A team of researchers from MIT announced the development of SoftZoo, a platform that helps engineers examine soft robot co-design.
The team’s work enhances algorithms with design, which shows what a robot would look like, and control, which allows for robotic motion. Overall, the structure improves how engineers generate outlines for machines in real time.
MIT doctoral student and lead researcher on the project Tsun-Hsuan Wang explained that SoftZoo helps users “understand the best strategies for robots to interact with their environments.”
The researchers’ platform includes 3D models of animals, such as bears, sharks, caterpillars, and pandas. These designs imitate soft robotics tasks, including agile turning, locomotion, and path following in various environments.
According to the research team, SoftZoo models movement that reacts to the physical features of different biomes.
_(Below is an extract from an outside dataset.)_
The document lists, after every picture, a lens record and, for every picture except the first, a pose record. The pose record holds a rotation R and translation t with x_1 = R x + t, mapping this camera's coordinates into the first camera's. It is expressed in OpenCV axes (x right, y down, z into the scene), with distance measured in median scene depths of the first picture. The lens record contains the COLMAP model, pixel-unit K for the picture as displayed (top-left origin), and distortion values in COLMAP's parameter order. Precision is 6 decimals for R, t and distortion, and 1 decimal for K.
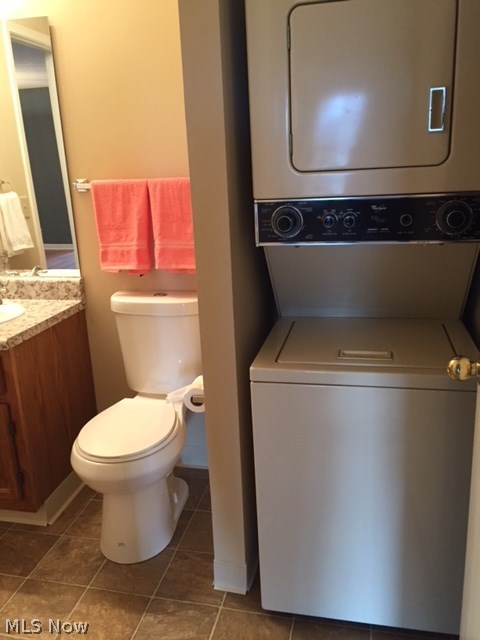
lens RADIAL K [[546.2, 0, 239.9], [0, 546.2, 318.7], [0, 0, 1]] dist [0.069154, -0.082412]
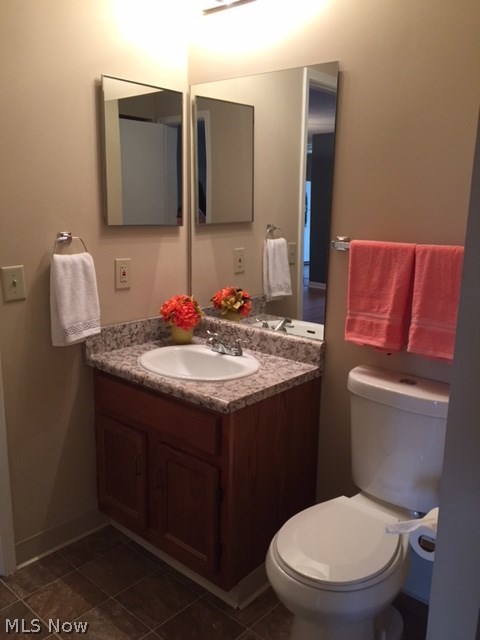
lens RADIAL K [[546.2, 0, 245.1], [0, 546.2, 322.3], [0, 0, 1]] dist [0.069154, -0.082412]
pose [[0.877782, 0.157763, -0.452338, -0.001368], [-0.184320, 0.982753, -0.014924, -0.075938], [0.442182, 0.096475, 0.891722, 0.152400]]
This adaptability originates from a differentiable multiphysics engine that simultaneously simulates multiple aspects of a physical system, such as a caterpillar moving across a wetland or a baby seal turning on ice. This means designers could work on a robot’s brain and body at the same time to make them more specialized and aware.
This optimization reduces costly simulations needed to solve design and computational control issues and could make the robots suitable for applications like exploration and rescue missions.
However, Wang said, “Transferring from simulation to physical robot remains unsolved and requires further study.” Wang added that SoftZoo’s spatially varying stiffness, muscle models, and sensorization could not be realized with current fabrication techniques.
The team did, though, showcase the platform’s potential for human mechanics by designing a 3D arm throwing a snowball forward. Simulating more human tasks could allow soft robotics designers to evaluate arms that move, grasp, and stack objects.